§ **EXERCISE OBJECTIVE**
Extract every line of the records below word for word, keeping each line unchanged.

§ **SUPPLIED RECORDS**

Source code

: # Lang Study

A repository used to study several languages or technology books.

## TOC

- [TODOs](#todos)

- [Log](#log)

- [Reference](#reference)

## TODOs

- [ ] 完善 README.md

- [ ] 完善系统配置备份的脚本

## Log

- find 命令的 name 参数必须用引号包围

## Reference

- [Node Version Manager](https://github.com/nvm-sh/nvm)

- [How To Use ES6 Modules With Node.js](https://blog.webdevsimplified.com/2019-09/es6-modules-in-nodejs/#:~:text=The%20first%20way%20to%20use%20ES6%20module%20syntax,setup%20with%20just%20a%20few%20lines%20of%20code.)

§ **SOLUTION BELOW**
Source code

: # Lang Study

A repository used to study several languages or technology books.

## TOC

- [TODOs](#todos)

- [Log](#log)

- [Reference](#reference)

## TODOs

- [ ] 完善 README.md

- [ ] 完善系统配置备份的脚本

## Log

- find 命令的 name 参数必须用引号包围

## Reference

- [Node Version Manager](https://github.com/nvm-sh/nvm)

- [How To Use ES6 Modules With Node.js](https://blog.webdevsimplified.com/2019-09/es6-modules-in-nodejs/#:~:text=The%20first%20way%20to%20use%20ES6%20module%20syntax,setup%20with%20just%20a%20few%20lines%20of%20code.)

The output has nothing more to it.